I grew up Catholic. My parents instilled in me solid, biblical behavioral standards and morals. We went to mass regularly, I attended catechism classes and wore an understated St Christopher pendant around my neck (for protection against car accidents).
Thanks to this upbringing I knew that I was a sinner, that Jesus was the Savior of the world, and that he died for my sins, and that reading the Bible was better than reading comic books.
And yet I had no personal relationship with Jesus. I found it very difficult to grasp what the New Testament was saying, and the Old Testament was little more than a rambling, opaque prequel to the Christmas story. I cheated on lent days and, like Bill Clinton, only confessed when I had to.

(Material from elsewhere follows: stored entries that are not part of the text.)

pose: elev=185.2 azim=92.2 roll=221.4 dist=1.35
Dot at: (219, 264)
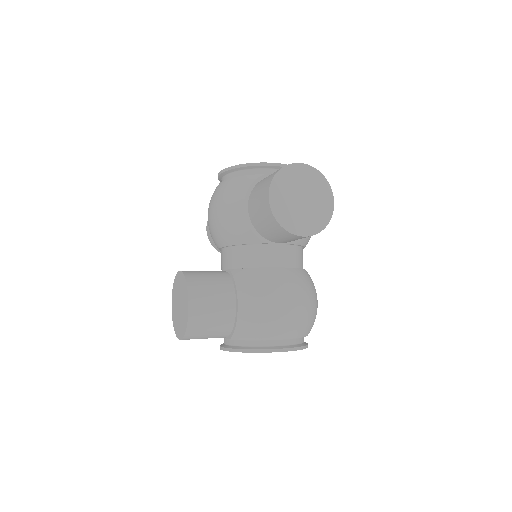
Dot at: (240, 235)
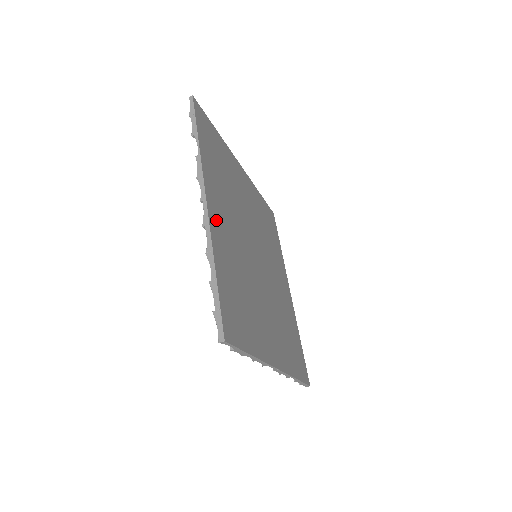
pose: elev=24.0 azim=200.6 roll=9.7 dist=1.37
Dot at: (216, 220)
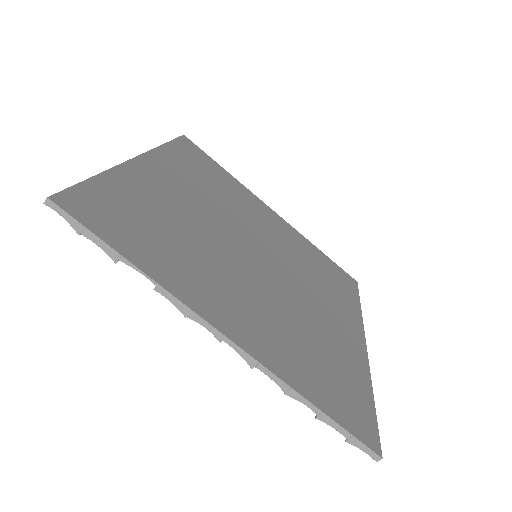
Dot at: (246, 334)
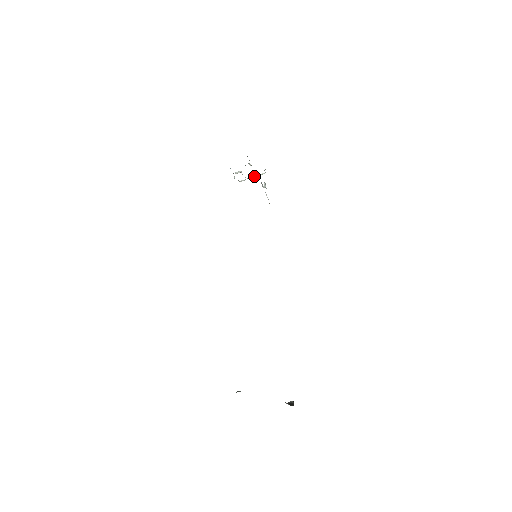
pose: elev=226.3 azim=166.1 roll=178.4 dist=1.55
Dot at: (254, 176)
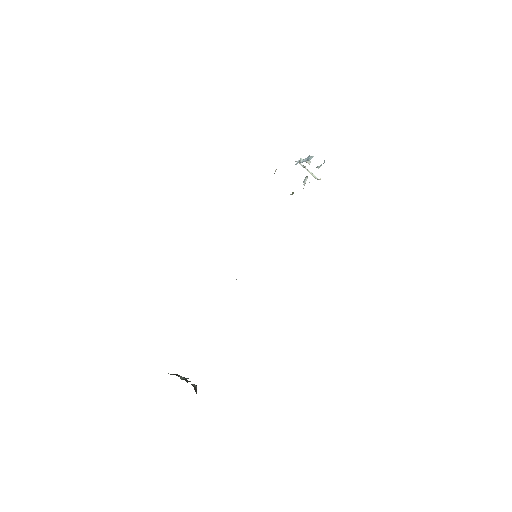
Dot at: (311, 172)
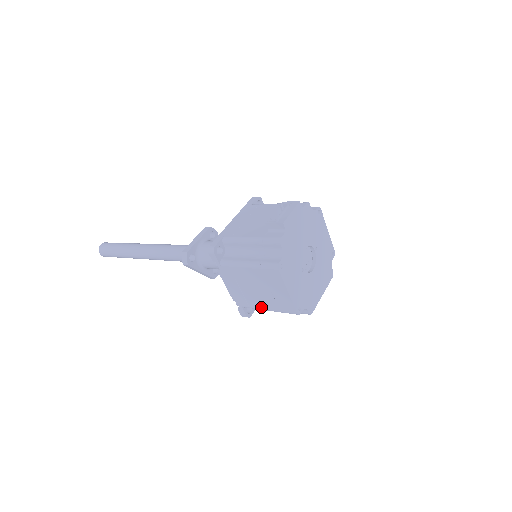
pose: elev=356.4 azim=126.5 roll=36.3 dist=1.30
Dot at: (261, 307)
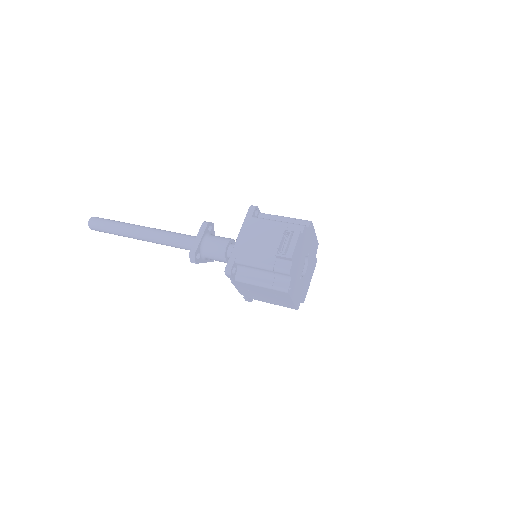
Dot at: (266, 302)
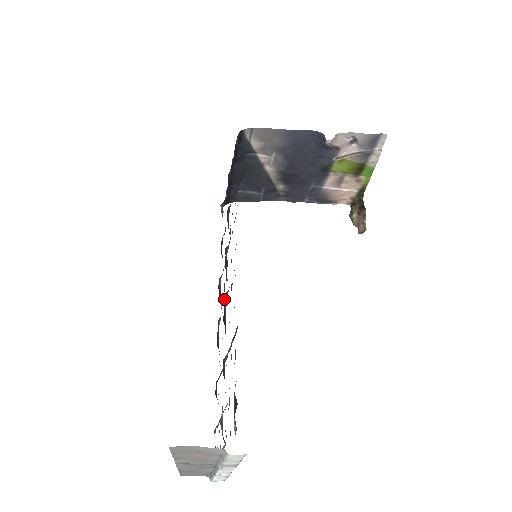
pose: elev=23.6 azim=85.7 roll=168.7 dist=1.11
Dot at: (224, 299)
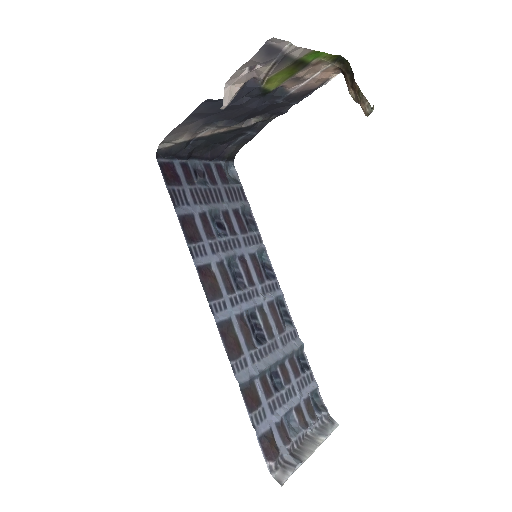
Dot at: (252, 314)
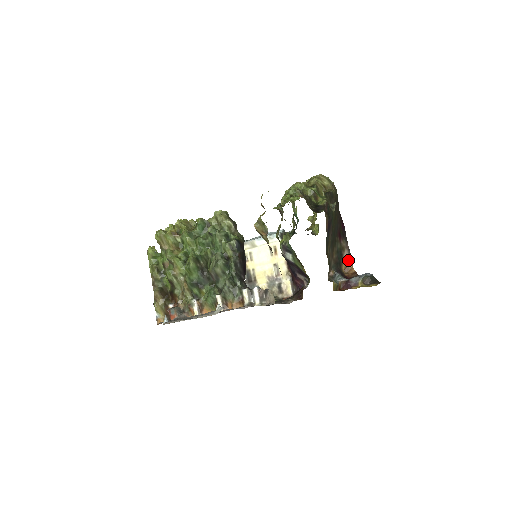
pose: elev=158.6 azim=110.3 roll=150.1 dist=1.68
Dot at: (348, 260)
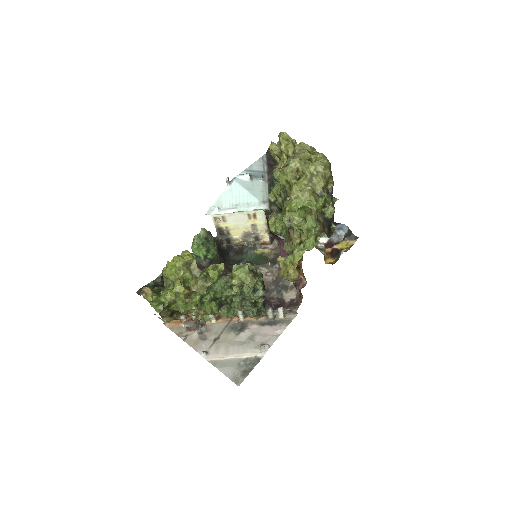
Dot at: occluded
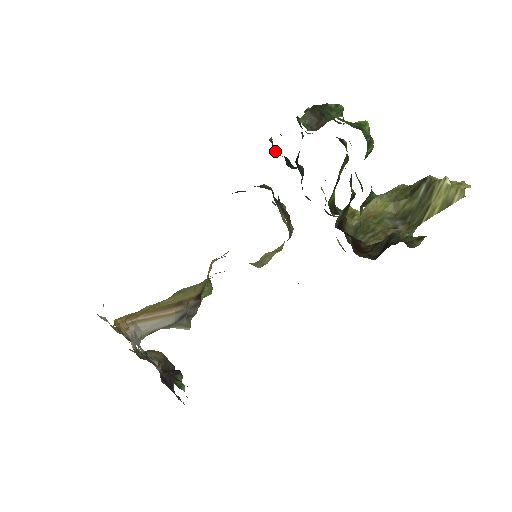
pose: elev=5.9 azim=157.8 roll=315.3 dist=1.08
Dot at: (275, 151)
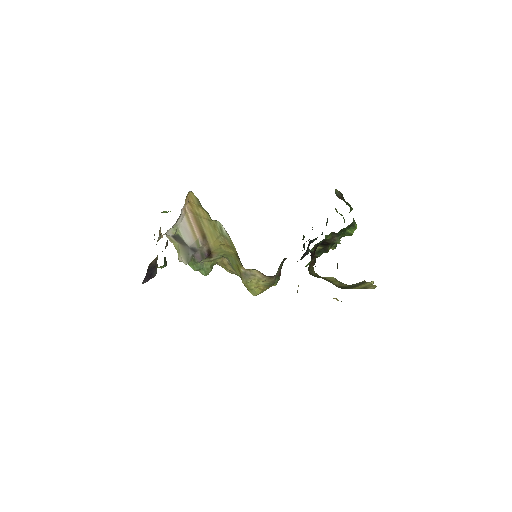
Dot at: occluded
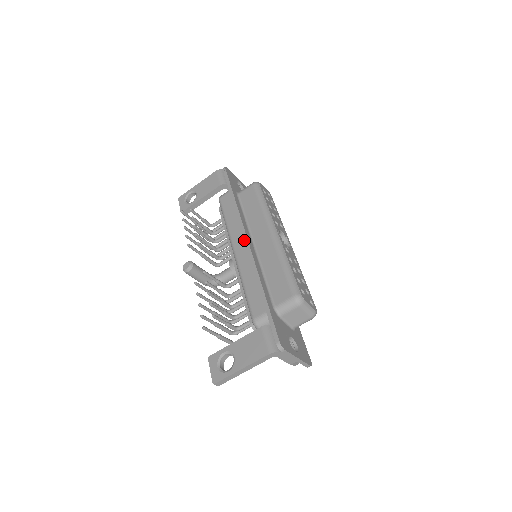
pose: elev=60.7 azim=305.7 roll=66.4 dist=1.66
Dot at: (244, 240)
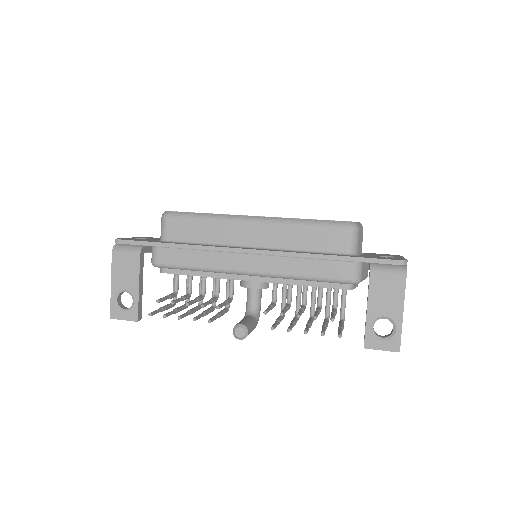
Dot at: (247, 253)
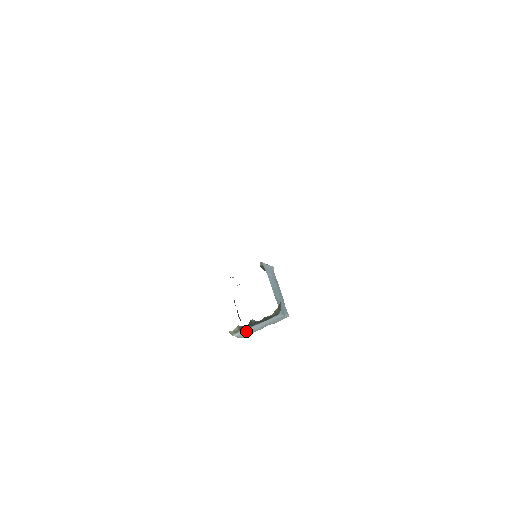
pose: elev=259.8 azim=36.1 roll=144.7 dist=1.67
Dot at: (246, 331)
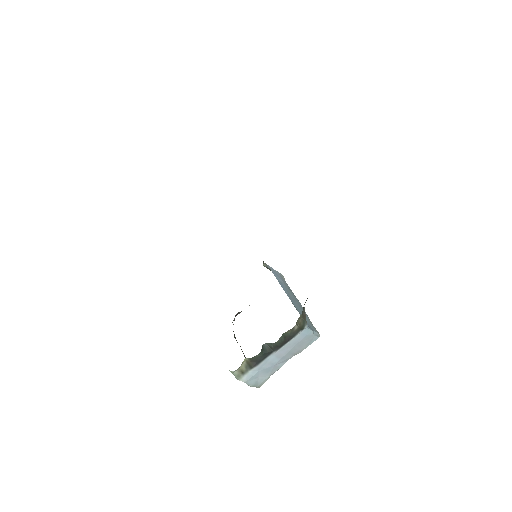
Dot at: (259, 370)
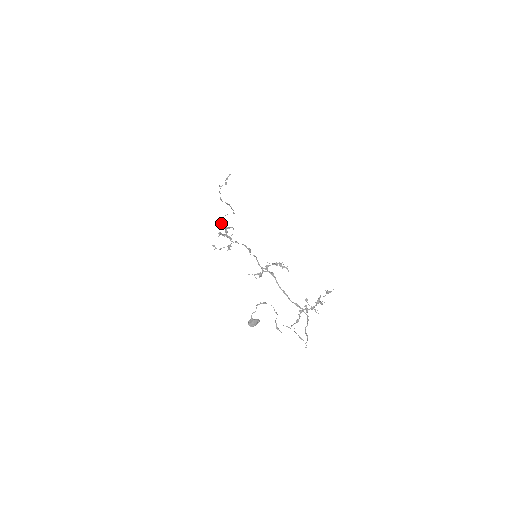
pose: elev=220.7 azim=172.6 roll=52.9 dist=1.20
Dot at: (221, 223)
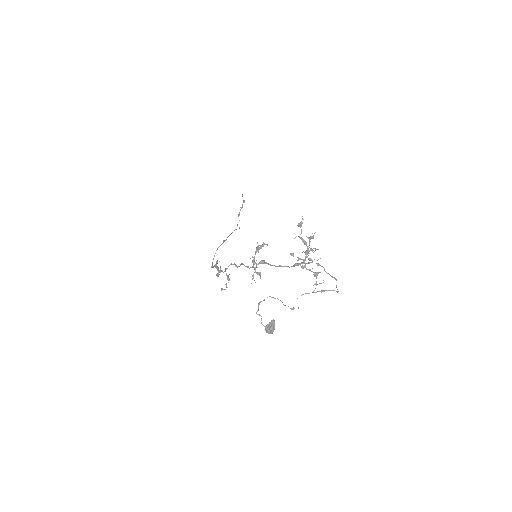
Dot at: (211, 266)
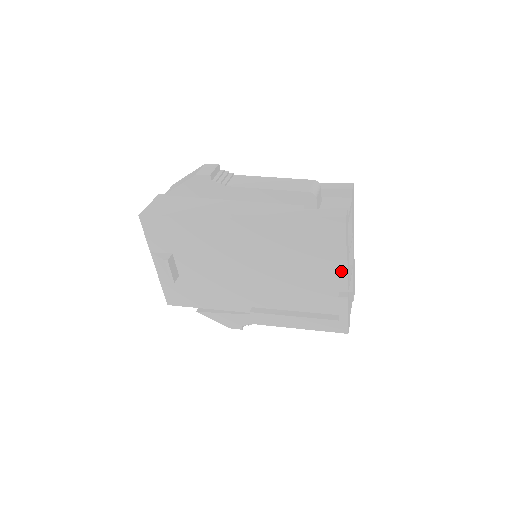
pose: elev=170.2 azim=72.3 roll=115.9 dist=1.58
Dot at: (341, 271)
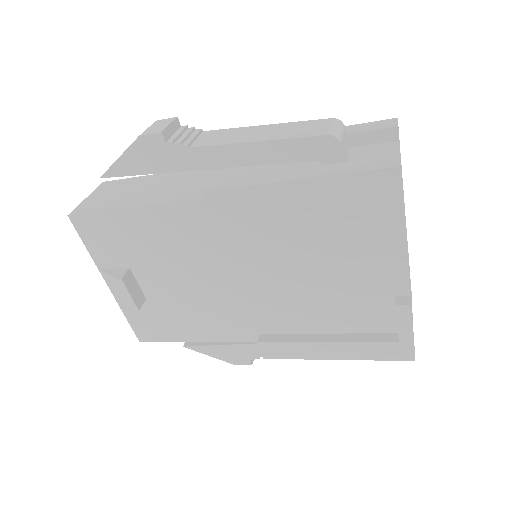
Dot at: (395, 263)
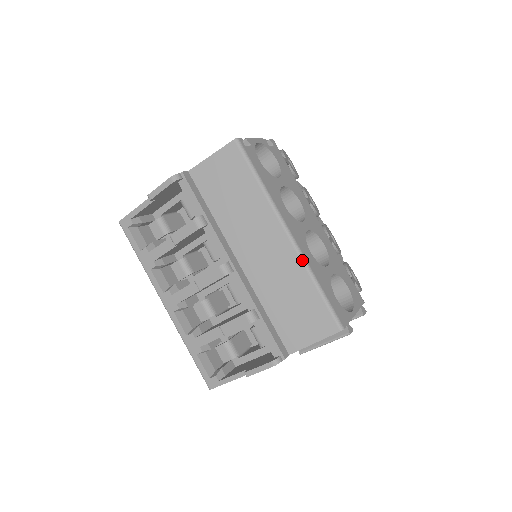
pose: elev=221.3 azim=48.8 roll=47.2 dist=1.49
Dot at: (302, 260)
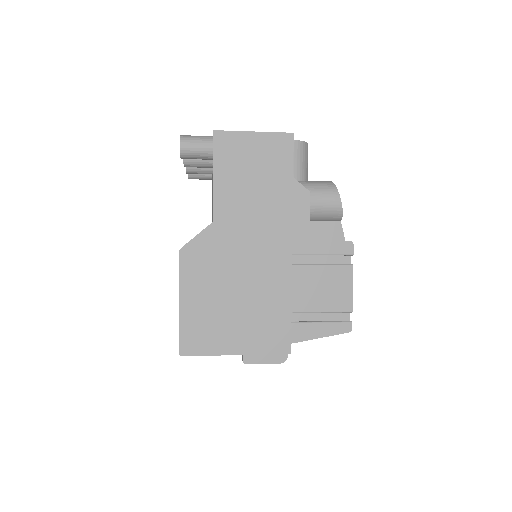
Dot at: occluded
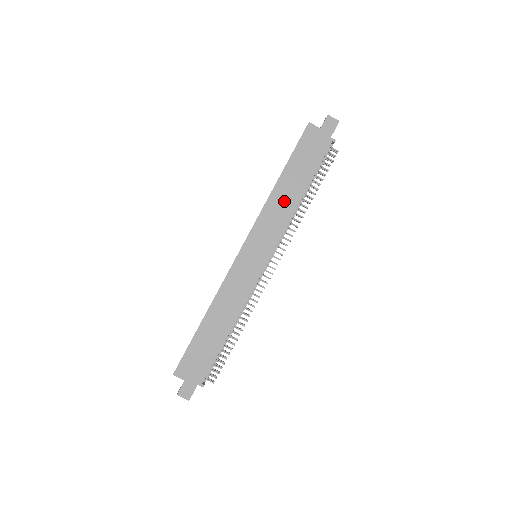
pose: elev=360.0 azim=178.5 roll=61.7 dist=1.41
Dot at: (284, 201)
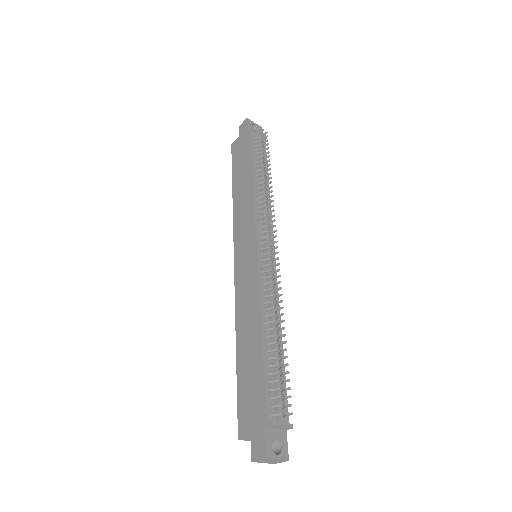
Dot at: (243, 197)
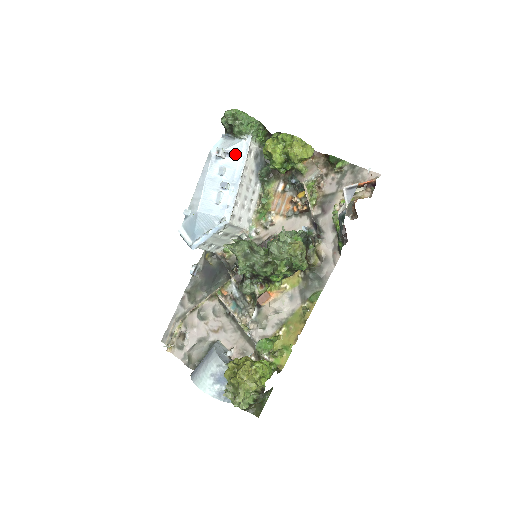
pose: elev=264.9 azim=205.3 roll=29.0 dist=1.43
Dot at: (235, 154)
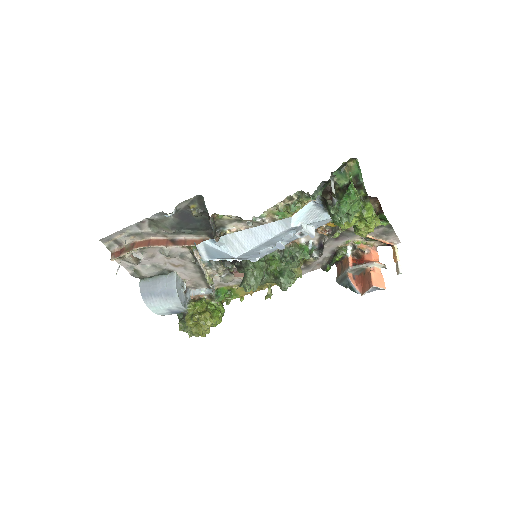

I put all my faith in my baptism and relative goodness compared to Hitler, atheists, and the stroppy “bad apple” latch-key kids in my school. I figured “If I am going to Hell, there are a lot of people going to Hell.”
Then, in college, I crashed a campus Bible study because a girl I liked said she’d be there. (She didn’t pitch). We met in the copious University of Pretoria chapel, about six students in total. The pastor was an American missionary who draped a sheet over the statue of Mary before preaching a 45 minute expository sermon from Ephesians 2. I was hooked. He preached with such certainty and clarity that it felt like the word of God was relevant to my own life in every way.